Since I have nothing blooming here yet (still waiting for my one early daffodil to do its thing) so I have nothing to report on my personal experience, but it seemed clear to me that something was going on. And what affects fall-planted bulb performance more than any other factor? Temperature.
So I reached out to the folks at Longfield Gardens, which sells oodles of bulbs (and other plants) and sent me some great bulbs last fall (which I’ll report to you on probably sometime around July at this rate).
And it turns out my first inkling of a thought on it was on the right track.
Here’s what Kathleen Liberte of Longfield told me: “When spring-blooming flower bulbs are planted (in the fall), the embryonic flowers inside the bulb are not fully developed. It takes a certain amount and duration of cold to initiate the maturation process.”

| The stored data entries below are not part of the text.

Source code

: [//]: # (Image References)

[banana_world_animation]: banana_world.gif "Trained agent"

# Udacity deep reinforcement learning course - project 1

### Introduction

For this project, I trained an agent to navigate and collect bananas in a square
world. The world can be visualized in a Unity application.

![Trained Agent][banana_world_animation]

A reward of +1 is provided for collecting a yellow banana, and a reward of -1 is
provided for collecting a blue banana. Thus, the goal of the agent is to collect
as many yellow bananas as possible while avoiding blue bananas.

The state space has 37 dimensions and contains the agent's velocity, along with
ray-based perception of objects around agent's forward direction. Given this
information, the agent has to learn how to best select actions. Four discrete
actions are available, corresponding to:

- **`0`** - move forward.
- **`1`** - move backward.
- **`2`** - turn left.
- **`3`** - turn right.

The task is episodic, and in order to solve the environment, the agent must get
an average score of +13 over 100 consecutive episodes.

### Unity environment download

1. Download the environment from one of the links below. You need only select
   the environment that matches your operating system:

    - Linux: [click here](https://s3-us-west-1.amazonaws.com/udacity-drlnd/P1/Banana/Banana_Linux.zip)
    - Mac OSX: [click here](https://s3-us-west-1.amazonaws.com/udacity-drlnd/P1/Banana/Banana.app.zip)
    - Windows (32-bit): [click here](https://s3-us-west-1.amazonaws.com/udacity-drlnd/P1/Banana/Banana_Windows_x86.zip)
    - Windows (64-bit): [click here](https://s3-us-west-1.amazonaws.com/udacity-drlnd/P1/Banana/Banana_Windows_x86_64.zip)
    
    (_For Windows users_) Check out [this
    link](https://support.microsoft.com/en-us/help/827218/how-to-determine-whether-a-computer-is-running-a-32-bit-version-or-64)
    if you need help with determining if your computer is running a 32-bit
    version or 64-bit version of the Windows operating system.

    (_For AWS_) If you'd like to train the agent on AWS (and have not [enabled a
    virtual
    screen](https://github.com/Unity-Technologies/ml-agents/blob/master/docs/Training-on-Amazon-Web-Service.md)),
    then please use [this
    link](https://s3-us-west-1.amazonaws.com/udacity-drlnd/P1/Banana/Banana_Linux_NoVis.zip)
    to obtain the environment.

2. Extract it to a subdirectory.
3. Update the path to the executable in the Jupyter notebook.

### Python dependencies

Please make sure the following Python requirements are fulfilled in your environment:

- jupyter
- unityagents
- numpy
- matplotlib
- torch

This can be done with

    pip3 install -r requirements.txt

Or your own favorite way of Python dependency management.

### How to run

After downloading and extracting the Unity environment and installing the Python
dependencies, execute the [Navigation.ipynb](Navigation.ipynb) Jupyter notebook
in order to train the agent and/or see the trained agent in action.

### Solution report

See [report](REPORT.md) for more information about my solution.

So when you have a mild winter, as many did this year, you may end up with immature flowers, which can present as shorter or smaller than they should be.
But that’s not the worst bit. As things get generally warmer, gardeners who used to have no problem with fall-planted bulbs may now have to pre-chill bulbs because there’s no guarantee that they’ll get the chilling hours they’ll need for them to mature properly.
Zone 7 is about where you would normally be able to plant bulbs in fall without worrying, but in zone 8 you need to pre-chill bulbs (here’s an article on how to do that). So if you have a warm winter in zone 7 or your climate is warming to more of a zone 8, you might have to approach bulbs differently than you have in the past.
And because of the requirement for a certain temperature for a particular length of time, you might be seeing short bulbs even if you live in a colder zone but had a mild winter. Gardening: It’s always a learning experience.